### Texto fornecido

- - -

Katia Silene Tonkyre também busca assistência técnica que permita que ela, sua família e sua comunidade aumentem a produção da aldeia de milho, mandioca e frango, além de melhorar a comercialização de pescado e desenvolver a construção de cabanas e trilhas, de modo a atrair turistas à reserva.

“O nosso caminho é produzir de forma sustentável. E cumprir o sonho de meu pai, o cacique Payaré, de um povo Akratikatejé autônomo, com a floresta de pé”, acrescenta.

Katia Silene Tonkyre
Foto: IICA

Entre as dificuldades enfrentadas atualmenta, ela lamenta não ter uma estrutura de armazenamento e câmara frigorífica para poder vender mais, por exemplo, cupuaçu.

“A colheita do açaí está terminando e agora vem a de castanha e de cupuaçu, e é muito cupuaçu — que lamentavelmente perderemos uma parte porque não temos freezer nem câmara frigorífica para abastecer os produtores de polpa”, conta.

Saboroso, o cupuaçu possui alto teor de fósforo e pectina que é usada para fazer sucos, bolos e néctares e cuja semente, que contém altos percentuais de proteína e gordura, é usada para preparar um produto com características semelhantes ao chocolate e cosméticos.

Outro sonho na lista de projetos da líder indígena está o de retomar a exportação de castanhas, iniciativa que também precisa de assistência técnica para a construção de um pequeno armazém, além de equipar uma pequena fábrica.

- - -

### Registros fornecidos
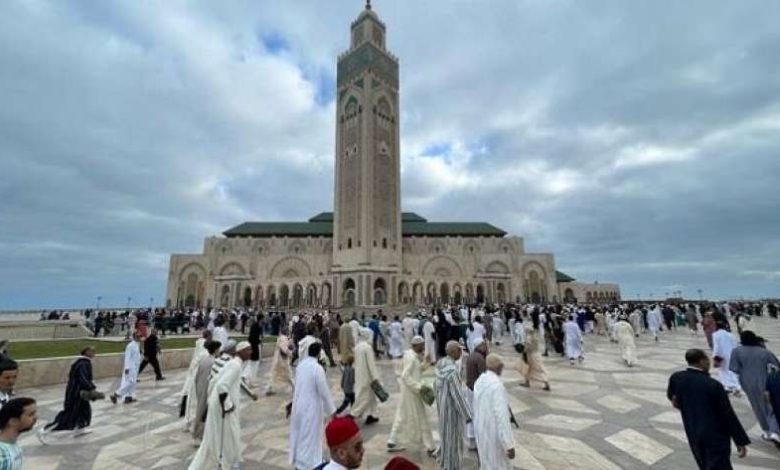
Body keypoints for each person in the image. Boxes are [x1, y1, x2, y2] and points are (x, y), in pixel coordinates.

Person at [667, 349, 750, 469]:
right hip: (715, 434)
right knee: (720, 465)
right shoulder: (713, 385)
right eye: (707, 359)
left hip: (693, 430)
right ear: (701, 361)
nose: (709, 362)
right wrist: (740, 440)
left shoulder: (676, 378)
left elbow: (672, 396)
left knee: (703, 462)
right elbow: (727, 414)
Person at [188, 341, 255, 470]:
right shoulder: (235, 365)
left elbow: (216, 380)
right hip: (222, 405)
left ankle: (230, 463)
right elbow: (221, 386)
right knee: (229, 435)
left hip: (219, 403)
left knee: (225, 435)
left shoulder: (235, 363)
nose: (250, 352)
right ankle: (227, 463)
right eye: (248, 350)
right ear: (239, 352)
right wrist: (228, 406)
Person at [37, 347, 100, 443]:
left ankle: (80, 429)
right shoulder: (83, 364)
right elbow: (83, 379)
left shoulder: (82, 362)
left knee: (85, 411)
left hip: (79, 393)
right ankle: (45, 430)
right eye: (92, 351)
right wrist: (91, 388)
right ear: (86, 352)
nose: (94, 353)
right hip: (76, 394)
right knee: (69, 414)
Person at [290, 342, 337, 470]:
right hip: (311, 408)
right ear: (318, 353)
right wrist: (332, 411)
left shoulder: (301, 365)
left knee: (300, 433)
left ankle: (300, 460)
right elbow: (324, 391)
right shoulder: (317, 368)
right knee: (310, 435)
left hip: (298, 405)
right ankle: (308, 464)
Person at [729, 331, 780, 443]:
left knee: (757, 406)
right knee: (771, 405)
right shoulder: (764, 352)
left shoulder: (736, 351)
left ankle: (767, 431)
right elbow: (777, 366)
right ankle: (775, 431)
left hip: (747, 382)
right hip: (764, 381)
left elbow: (734, 368)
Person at [387, 336, 435, 455]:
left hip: (407, 392)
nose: (423, 347)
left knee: (401, 415)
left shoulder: (410, 355)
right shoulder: (412, 358)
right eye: (422, 345)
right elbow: (405, 375)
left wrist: (426, 363)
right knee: (422, 417)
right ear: (416, 345)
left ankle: (392, 440)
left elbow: (417, 370)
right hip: (412, 392)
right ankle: (431, 447)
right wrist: (419, 387)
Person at [473, 354, 516, 470]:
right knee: (499, 465)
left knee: (486, 463)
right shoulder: (497, 386)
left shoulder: (479, 381)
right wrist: (509, 444)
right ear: (499, 367)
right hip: (494, 433)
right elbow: (501, 416)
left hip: (481, 430)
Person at [435, 341, 472, 470]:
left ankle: (445, 464)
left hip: (443, 408)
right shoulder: (452, 371)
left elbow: (436, 387)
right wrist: (467, 415)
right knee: (454, 442)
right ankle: (452, 466)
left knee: (446, 439)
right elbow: (458, 396)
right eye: (459, 350)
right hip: (452, 412)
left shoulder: (441, 364)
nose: (461, 352)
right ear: (453, 352)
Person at [180, 330, 212, 431]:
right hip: (197, 377)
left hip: (194, 375)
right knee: (194, 401)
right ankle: (192, 424)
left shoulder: (199, 345)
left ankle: (188, 423)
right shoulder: (204, 351)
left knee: (191, 401)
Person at [191, 340, 221, 442]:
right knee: (202, 412)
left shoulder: (204, 359)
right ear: (216, 349)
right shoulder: (213, 362)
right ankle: (197, 435)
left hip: (200, 386)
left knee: (201, 410)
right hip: (206, 389)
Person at [350, 328, 381, 425]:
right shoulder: (367, 348)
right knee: (364, 397)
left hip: (359, 374)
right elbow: (371, 364)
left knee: (371, 397)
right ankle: (353, 414)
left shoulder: (357, 347)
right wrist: (375, 378)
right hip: (367, 377)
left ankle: (371, 415)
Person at [0, 397, 37, 470]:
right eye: (30, 415)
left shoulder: (15, 446)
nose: (36, 417)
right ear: (13, 421)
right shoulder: (2, 454)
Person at [464, 339, 487, 449]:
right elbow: (483, 376)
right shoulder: (479, 358)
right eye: (483, 345)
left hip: (470, 388)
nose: (485, 346)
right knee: (477, 414)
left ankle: (472, 440)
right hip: (475, 390)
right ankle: (477, 440)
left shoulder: (471, 356)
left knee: (472, 413)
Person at [517, 320, 550, 390]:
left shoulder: (529, 337)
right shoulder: (535, 336)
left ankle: (546, 382)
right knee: (530, 369)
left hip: (531, 355)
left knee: (536, 369)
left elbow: (528, 347)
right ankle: (527, 382)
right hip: (536, 354)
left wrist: (523, 351)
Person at [110, 331, 142, 404]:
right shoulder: (130, 346)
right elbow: (127, 357)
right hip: (130, 368)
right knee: (129, 382)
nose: (139, 338)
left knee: (133, 383)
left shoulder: (137, 345)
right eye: (137, 336)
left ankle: (128, 397)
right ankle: (116, 394)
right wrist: (127, 368)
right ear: (134, 337)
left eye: (140, 336)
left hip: (135, 367)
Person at [712, 322, 741, 395]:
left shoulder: (715, 335)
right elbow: (736, 344)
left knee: (723, 371)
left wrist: (715, 356)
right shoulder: (731, 335)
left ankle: (728, 387)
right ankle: (736, 386)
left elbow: (716, 347)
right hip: (732, 354)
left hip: (721, 355)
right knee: (732, 371)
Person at [264, 328, 293, 396]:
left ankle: (269, 388)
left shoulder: (281, 338)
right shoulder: (284, 338)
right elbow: (284, 349)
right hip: (282, 359)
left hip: (277, 359)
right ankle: (295, 387)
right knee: (288, 374)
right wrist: (290, 353)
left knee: (273, 374)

- - -

### Sobre o exercício
Reescreva o trecho do texto sobre a comunidade Akratikatejé de "Saboroso, o cupuaçu" a "uma pequena fábrica.", trocando "armazém" por "galpão".

### Solução do exercício
Saboroso, o cupuaçu possui alto teor de fósforo e pectina que é usada para fazer sucos, bolos e néctares e cuja semente, que contém altos percentuais de proteína e gordura, é usada para preparar um produto com características semelhantes ao chocolate e cosméticos.

Outro sonho na lista de projetos da líder indígena está o de retomar a exportação de castanhas, iniciativa que também precisa de assistência técnica para a construção de um pequeno galpão, além de equipar uma pequena fábrica.